_EXERCISE INSTRUCTIONS:_ Can you reproduce, word for word, the lines from the very first one through the line containing "My Grandad loves", including both?

[Stored data entries]

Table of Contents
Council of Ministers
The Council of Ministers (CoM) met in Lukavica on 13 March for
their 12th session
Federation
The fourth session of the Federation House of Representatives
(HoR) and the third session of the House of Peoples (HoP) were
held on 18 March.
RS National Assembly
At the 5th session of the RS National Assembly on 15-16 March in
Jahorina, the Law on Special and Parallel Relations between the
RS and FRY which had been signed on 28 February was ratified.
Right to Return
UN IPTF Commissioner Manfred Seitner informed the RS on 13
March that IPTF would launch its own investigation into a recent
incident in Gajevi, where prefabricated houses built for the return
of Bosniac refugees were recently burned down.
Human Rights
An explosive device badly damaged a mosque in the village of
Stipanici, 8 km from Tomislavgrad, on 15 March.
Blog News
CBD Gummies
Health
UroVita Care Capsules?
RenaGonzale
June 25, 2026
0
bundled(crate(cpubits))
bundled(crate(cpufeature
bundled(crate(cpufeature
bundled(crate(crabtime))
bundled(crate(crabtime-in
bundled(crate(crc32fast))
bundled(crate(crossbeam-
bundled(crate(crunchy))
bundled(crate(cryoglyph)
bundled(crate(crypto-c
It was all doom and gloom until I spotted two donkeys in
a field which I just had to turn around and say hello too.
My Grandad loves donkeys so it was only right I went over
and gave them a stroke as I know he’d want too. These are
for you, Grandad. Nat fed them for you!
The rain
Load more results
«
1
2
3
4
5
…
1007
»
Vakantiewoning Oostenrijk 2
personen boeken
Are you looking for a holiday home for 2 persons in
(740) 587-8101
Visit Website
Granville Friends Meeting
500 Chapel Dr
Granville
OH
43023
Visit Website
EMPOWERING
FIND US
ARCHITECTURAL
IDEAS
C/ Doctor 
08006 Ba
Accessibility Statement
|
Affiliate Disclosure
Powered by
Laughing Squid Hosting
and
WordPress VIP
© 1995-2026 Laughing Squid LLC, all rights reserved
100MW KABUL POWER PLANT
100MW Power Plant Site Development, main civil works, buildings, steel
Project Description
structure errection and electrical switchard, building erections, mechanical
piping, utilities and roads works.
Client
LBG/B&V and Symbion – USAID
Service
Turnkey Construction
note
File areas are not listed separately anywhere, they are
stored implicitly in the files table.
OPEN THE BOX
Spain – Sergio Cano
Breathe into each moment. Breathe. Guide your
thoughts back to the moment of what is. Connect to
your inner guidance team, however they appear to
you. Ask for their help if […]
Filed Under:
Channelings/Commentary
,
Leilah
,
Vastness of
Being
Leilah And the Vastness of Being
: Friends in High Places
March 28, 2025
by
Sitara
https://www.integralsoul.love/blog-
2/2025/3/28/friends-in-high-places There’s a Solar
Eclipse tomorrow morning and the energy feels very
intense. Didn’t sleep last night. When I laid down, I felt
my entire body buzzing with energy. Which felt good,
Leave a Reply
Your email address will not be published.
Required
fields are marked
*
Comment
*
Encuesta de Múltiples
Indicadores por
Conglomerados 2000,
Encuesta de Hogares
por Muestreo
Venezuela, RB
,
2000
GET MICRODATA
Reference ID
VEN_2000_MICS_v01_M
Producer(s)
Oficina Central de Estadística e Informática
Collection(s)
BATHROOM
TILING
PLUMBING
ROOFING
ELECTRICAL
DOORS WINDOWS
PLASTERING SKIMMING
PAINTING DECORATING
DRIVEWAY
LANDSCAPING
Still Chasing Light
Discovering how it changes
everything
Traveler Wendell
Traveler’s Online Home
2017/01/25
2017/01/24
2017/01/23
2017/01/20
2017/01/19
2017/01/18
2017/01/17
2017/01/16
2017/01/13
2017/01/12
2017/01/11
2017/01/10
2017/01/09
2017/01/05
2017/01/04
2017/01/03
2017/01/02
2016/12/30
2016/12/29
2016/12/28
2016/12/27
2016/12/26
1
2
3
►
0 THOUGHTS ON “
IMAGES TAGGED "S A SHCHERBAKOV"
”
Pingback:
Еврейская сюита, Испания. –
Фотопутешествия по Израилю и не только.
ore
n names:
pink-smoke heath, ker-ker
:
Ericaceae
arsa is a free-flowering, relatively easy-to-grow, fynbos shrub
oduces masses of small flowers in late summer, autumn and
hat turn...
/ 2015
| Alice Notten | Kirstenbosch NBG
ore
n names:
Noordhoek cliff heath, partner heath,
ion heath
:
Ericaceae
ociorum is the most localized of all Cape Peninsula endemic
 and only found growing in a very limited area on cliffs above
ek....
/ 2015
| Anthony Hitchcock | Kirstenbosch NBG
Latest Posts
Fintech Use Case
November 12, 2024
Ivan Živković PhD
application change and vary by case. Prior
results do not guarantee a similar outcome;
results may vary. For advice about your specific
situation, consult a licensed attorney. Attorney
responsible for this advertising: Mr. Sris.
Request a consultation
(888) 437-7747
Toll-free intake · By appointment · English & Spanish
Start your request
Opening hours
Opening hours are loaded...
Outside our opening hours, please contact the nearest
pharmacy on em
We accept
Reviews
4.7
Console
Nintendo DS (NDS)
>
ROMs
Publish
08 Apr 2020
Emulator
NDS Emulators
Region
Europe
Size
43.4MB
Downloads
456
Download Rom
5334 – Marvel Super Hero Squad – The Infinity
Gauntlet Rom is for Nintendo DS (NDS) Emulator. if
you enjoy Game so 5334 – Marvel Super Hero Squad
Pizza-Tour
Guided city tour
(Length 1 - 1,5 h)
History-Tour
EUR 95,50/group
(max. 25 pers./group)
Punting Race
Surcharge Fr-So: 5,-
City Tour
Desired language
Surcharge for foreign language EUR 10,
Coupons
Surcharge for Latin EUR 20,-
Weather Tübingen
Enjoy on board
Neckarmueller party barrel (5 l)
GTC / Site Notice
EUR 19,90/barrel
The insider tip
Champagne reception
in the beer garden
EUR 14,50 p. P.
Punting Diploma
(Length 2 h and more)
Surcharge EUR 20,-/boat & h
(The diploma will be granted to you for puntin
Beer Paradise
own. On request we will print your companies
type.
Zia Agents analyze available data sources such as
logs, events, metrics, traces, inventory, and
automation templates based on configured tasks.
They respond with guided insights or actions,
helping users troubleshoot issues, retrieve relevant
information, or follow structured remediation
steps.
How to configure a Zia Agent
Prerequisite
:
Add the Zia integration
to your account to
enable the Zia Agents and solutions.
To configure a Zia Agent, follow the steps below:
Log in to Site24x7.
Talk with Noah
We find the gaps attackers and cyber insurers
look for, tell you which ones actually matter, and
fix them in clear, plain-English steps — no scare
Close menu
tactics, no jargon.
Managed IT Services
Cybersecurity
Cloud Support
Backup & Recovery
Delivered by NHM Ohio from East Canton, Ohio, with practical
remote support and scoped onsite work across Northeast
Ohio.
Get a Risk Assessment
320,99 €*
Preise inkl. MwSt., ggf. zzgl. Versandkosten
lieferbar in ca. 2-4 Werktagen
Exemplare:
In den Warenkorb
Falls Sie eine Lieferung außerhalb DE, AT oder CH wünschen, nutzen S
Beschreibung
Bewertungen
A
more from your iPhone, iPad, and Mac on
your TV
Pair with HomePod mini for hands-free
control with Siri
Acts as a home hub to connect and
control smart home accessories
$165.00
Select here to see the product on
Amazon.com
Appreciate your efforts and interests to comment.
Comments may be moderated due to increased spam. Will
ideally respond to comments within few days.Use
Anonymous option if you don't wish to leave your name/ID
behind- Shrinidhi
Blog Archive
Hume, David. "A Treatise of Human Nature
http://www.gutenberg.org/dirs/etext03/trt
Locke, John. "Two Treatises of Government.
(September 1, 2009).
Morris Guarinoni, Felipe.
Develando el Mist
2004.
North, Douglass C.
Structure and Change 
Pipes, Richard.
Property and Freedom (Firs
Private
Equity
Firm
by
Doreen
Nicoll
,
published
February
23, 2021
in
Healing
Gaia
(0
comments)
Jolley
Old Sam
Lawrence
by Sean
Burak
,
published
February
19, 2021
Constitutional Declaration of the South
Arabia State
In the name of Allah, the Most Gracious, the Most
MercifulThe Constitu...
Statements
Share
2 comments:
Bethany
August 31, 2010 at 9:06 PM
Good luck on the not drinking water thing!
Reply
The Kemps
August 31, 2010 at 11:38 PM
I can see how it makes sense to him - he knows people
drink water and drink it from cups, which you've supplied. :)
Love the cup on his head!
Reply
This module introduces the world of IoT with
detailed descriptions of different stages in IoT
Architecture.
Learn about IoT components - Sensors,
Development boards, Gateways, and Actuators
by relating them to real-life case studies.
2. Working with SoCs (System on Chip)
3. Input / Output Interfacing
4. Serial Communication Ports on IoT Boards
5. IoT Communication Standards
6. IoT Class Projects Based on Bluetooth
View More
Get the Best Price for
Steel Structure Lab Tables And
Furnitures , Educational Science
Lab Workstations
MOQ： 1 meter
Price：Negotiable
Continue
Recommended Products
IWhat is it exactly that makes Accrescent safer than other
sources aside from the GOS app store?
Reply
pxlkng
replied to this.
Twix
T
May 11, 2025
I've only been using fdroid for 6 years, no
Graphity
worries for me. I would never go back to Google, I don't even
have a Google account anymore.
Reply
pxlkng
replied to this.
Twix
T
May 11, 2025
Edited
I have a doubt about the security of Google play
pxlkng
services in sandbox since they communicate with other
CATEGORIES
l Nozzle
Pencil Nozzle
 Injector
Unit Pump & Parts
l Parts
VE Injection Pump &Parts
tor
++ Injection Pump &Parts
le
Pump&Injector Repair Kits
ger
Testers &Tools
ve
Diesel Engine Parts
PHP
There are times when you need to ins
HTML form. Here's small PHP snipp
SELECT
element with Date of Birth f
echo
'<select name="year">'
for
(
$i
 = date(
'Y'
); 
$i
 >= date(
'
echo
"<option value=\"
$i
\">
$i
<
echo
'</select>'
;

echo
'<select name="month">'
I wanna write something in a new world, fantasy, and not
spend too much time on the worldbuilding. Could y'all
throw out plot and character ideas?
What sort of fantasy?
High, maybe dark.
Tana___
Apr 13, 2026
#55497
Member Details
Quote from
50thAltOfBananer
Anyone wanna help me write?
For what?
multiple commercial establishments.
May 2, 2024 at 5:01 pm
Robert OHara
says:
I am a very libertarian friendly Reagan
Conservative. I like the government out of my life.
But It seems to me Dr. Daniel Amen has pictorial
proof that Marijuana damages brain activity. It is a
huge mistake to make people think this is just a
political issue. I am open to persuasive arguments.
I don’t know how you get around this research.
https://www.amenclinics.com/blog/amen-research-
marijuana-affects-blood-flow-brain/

_RESPONSE BOX:_
Table of Contents
Council of Ministers
The Council of Ministers (CoM) met in Lukavica on 13 March for
their 12th session
Federation
The fourth session of the Federation House of Representatives
(HoR) and the third session of the House of Peoples (HoP) were
held on 18 March.
RS National Assembly
At the 5th session of the RS National Assembly on 15-16 March in
Jahorina, the Law on Special and Parallel Relations between the
RS and FRY which had been signed on 28 February was ratified.
Right to Return
UN IPTF Commissioner Manfred Seitner informed the RS on 13
March that IPTF would launch its own investigation into a recent
incident in Gajevi, where prefabricated houses built for the return
of Bosniac refugees were recently burned down.
Human Rights
An explosive device badly damaged a mosque in the village of
Stipanici, 8 km from Tomislavgrad, on 15 March.
Blog News
CBD Gummies
Health
UroVita Care Capsules?
RenaGonzale
June 25, 2026
0
bundled(crate(cpubits))
bundled(crate(cpufeature
bundled(crate(cpufeature
bundled(crate(crabtime))
bundled(crate(crabtime-in
bundled(crate(crc32fast))
bundled(crate(crossbeam-
bundled(crate(crunchy))
bundled(crate(cryoglyph)
bundled(crate(crypto-c
It was all doom and gloom until I spotted two donkeys in
a field which I just had to turn around and say hello too.
My Grandad loves donkeys so it was only right I went over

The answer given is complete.